At the beginning of 2018, what is the biggest challenge facing your industry/field of expertise?
We continue to see challenges around navigating the regulatory landscape and making the move from rapid prototyping to production. Highly regulated industries such as medical and aerospace are leading the adoption of this technology. In addition, the industry continues to face a knowledge gap between the incoming and incumbent workforce.
Do you think 2018 will bring us closer to solving this problem?
UL has already established a number of solutions to address these problems; training, facility safety management, material and equipment compliance, end product testing and certifications. We have an opportunity to build awareness around these established services and connect the dots across the manufacturing value chain from material supplier to OEM. The challenge will be understanding the market readiness and demand to move to production.

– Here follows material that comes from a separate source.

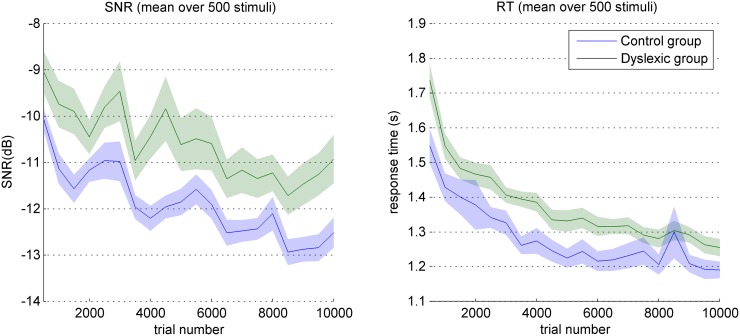
Evolution of performances over the course of the experiment.Mean SNR (left) and mean RT (right) by sessions of 500 trials, for the two groups. Shaded regions denote s.e.m. over participants.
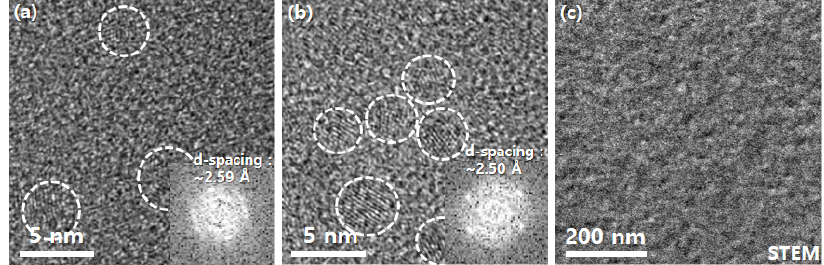
Figure 4. TEM and STEM images of SiC nanoparticles with additional hot-wire biases of ( a ) 0 V, ( b ) + 50 V and ( c ) − 50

Do you have a good feeling about 2018? Or, are you more pessimistic?
Definitely positive. If anything we may have been slightly ahead of the curve. We are getting strong traction in programs that we set up almost three years ago. It is important to evolve our programs as the technology evolves but to also remain patient and influential as the market matures.
What significant events will happen in your industry/field of expertise?
The industry is facing some consolidation and growth challenges which are only natural in any field.
Our focus is on expanding and scaling our established programs within our team and across the UL divisions and strengthening our position in end product industrial applications (e.g. medical, automotive, energy, power & technologies (EPT) and appliances, HVAC & lighting (AHL), etc).
We are also exploring areas of opportunity in AM metals. This will be leveraging the concept of UL’s recognized component program for plastics and applying it to metals.
What products or companies do you think will be successful? Why?
I am only able to predict regarding my own work within UL and I believe the below initiatives will be successful:
UL 3400 —UL’s Outline of Investigation for AM Facility Safety Management— The outline will be used for the evaluation and certification of any Additive Manufacturing facility using powder as the initial form of feedstock material to print parts. To date, such guidance did not exist within the industry.
Global Training Certification—UL is partnering with key industry players to provide a single go-to-market option for AM training and certification.
Cross-functional collaborations with UL divisions where we are seeing a strong push for enabling a path to production.